Potential Supercycle in Oil Services#
A recent analysis by Bernstein analyst Guillaume Delaby indicates that the Middle Eastern oil services sector may be entering a significant boom similar to the one experienced in the 1970s. Delaby's insights suggest that current market conditions mirror those that led to the last major surge in oil prices and services.
Historical Context#
Delaby uses the metaphor of "the wolf" to describe oil as a political tool, particularly during times of high prices. He references the 1973 Yom Kippur War, which he believes triggered a dramatic increase in crude oil prices, skyrocketing threefold between 1974 and 1975, eventually reaching $37 per barrel by 1981. This period was highly profitable for companies like SLB, which saw substantial growth in revenues and market value.

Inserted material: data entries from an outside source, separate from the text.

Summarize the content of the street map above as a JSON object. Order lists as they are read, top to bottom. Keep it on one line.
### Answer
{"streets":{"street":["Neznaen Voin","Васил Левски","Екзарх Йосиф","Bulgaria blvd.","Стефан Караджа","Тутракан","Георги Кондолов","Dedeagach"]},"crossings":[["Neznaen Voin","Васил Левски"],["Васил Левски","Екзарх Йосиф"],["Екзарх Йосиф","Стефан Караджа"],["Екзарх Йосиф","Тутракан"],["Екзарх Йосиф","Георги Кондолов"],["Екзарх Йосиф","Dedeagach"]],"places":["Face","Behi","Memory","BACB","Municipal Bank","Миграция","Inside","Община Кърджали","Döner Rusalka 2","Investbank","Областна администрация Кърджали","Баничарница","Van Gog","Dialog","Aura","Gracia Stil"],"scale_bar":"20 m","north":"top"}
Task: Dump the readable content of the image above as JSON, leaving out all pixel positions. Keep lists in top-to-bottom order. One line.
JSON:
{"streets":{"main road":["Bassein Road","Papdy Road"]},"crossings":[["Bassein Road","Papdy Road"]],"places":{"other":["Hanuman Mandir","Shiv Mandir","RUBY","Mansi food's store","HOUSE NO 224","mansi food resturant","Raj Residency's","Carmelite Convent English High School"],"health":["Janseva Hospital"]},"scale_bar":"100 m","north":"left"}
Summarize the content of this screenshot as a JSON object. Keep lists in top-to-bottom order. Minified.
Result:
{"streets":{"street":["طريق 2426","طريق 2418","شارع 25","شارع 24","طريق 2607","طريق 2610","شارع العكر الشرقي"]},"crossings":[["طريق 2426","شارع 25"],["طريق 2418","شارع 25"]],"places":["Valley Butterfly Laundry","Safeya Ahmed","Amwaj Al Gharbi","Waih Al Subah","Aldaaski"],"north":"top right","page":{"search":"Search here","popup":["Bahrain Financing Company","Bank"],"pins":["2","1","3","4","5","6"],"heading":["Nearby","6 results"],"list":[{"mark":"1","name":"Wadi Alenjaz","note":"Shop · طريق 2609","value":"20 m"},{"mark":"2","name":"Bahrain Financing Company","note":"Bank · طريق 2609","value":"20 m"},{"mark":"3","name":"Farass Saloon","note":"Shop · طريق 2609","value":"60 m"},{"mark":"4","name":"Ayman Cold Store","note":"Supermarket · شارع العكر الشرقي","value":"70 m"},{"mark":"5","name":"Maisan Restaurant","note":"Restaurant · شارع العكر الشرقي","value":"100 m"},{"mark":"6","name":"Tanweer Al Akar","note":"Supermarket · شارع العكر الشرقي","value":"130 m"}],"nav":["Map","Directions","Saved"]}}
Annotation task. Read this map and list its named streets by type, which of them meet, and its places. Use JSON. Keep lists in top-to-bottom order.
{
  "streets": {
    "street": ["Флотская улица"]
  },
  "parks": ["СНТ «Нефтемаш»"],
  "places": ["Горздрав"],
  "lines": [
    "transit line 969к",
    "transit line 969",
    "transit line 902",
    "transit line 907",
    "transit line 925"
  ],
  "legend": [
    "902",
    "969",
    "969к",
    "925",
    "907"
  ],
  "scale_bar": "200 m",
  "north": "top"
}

Current Market Indicators#
Bernstein points out that SLB's valuation metrics from the early 1970s are strikingly similar to those of the sector today. For instance, SLB's enterprise value (EV) to revenue ratio was 1.62 in 1971-72, closely matching the current sector average of 1.72 as of March 2026. During the previous supercycle, this ratio increased to 3.2, suggesting that current conditions may also lead to significant growth.
Factors Supporting a New Supercycle#
Delaby believes that several factors indicate a new supercycle is likely. These include improving market sentiment, especially before the recent Iran crisis, and the fact that 90% of current exploration and production (E&P) capital expenditures are only maintaining existing production levels. Additionally, there is a renewed need for exploration after years of decline and the emergence of new, cost-effective offshore drilling opportunities. Bernstein anticipates that all companies they cover will benefit from these trends, either directly or indirectly. In the short term, firms with limited exposure to the Middle East but strong positions in North America, such as Tenaris, Vallourec, Viridien, and SLB, may see the most advantage as oil service stocks begin to align more closely with oil prices.